Material forward-looking information in this press release includes expectations regarding: (i) adjusted funds from operations, maintenance capital and sustaining capital expenditures, and operating and maintenance expenses, (ii) consistent growth of dividends, (iii) the impact of environmental regulations on Capital Power and its business, including, but not limited to, emissions compliance costs, (iv) commercial operations date for Bloom Wind, (v) Alberta’s electricity market structure, (vi) carbon credits and the price of electricity in Alberta, (vii) Capital Power’s ability to compete for new projects, (viii) the development of new projects, and (ix) plant availability.
These statements are based on certain assumptions and analyses made by the Company in light of its experience and perception of historical trends, current conditions, expected future developments and other factors it believes are appropriate. The material factors and assumptions used to develop these forward-looking statements relate to: (i) electricity and other energy prices, (ii) performance, (iii) business prospects and opportunities including expected growth and capital projects, (iv) status and impact of policy, legislation and regulation, and (v) effective tax rates.
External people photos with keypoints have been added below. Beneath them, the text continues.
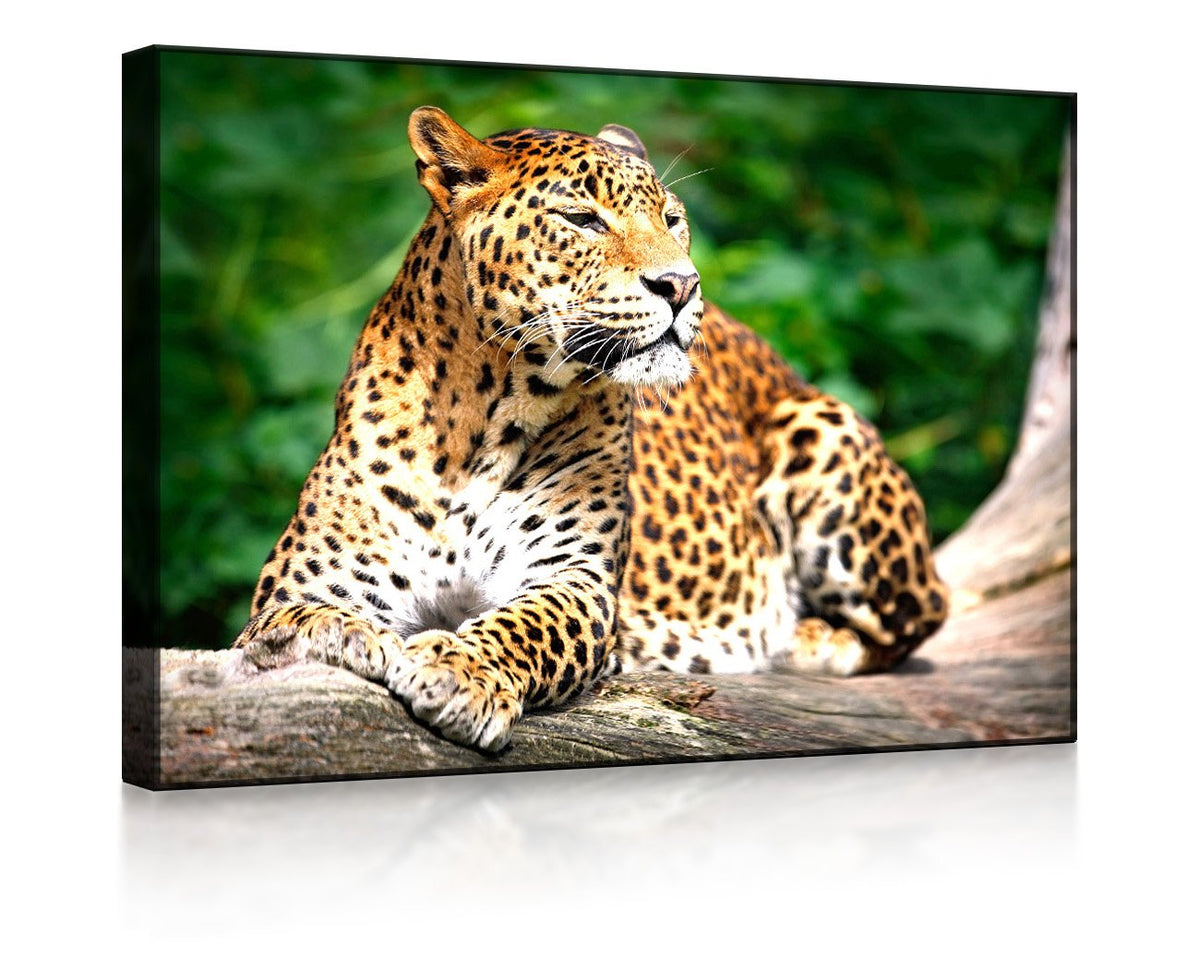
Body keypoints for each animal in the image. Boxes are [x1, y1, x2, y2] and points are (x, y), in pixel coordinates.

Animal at [233, 105, 949, 753]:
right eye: (582, 219)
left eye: (672, 219)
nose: (682, 285)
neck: (483, 416)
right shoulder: (309, 578)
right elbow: (291, 619)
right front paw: (347, 636)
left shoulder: (576, 579)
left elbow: (524, 625)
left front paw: (459, 672)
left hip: (824, 429)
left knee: (920, 615)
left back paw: (804, 637)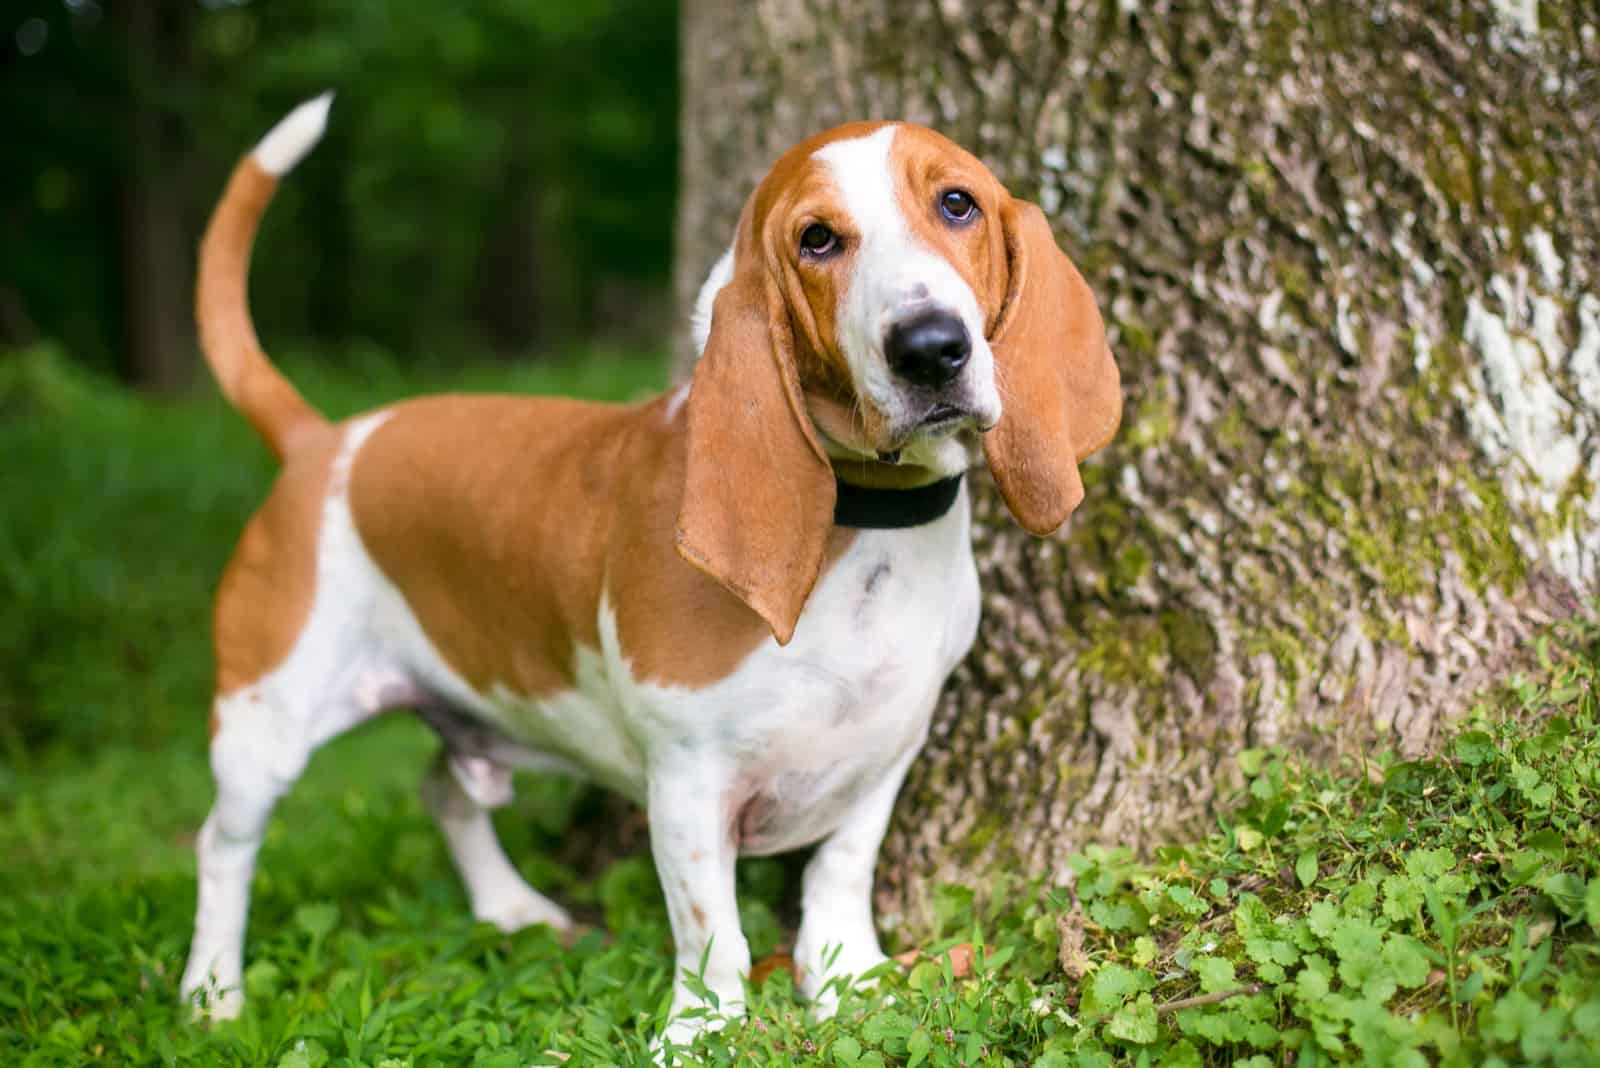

Whether actual results, performance or achievements will conform to the Company’s expectations and predictions is subject to a number of known and unknown risks and uncertainties which could cause actual results and experience to differ materially from the Company’s expectations. Such material risks and uncertainties are: (i) changes in electricity prices in markets in which the Company operates, (ii) changes in energy commodity market prices and use of derivatives, (iii) regulatory and political environments including changes to environmental, financial reporting and tax legislation, (iv) power plant availability and performance including maintenance of equipment, (v) ability to fund current and future capital and working capital needs, (vi) acquisitions and developments including timing and costs of regulatory approvals and construction, (vii) changes in market prices and availability of fuel, and (viii) changes in general economic and competitive conditions. See Risks and Risk Management in the Company’s Management’s Discussion and Analysis (MD&A) for the third quarter, 2016 for further discussion of these and other risks.
About Capital Power
Capital Power (TSX: CPX) is a growth-oriented North American power producer headquartered in Edmonton, Alberta. The company develops, acquires, operates and optimizes power generation from a variety of energy sources. Capital Power owns more than 3,200 megawatts of power generation capacity at 18 facilities across North America. More than 700 megawatts of owned generation capacity are in advanced development in Alberta and under construction in Kansas.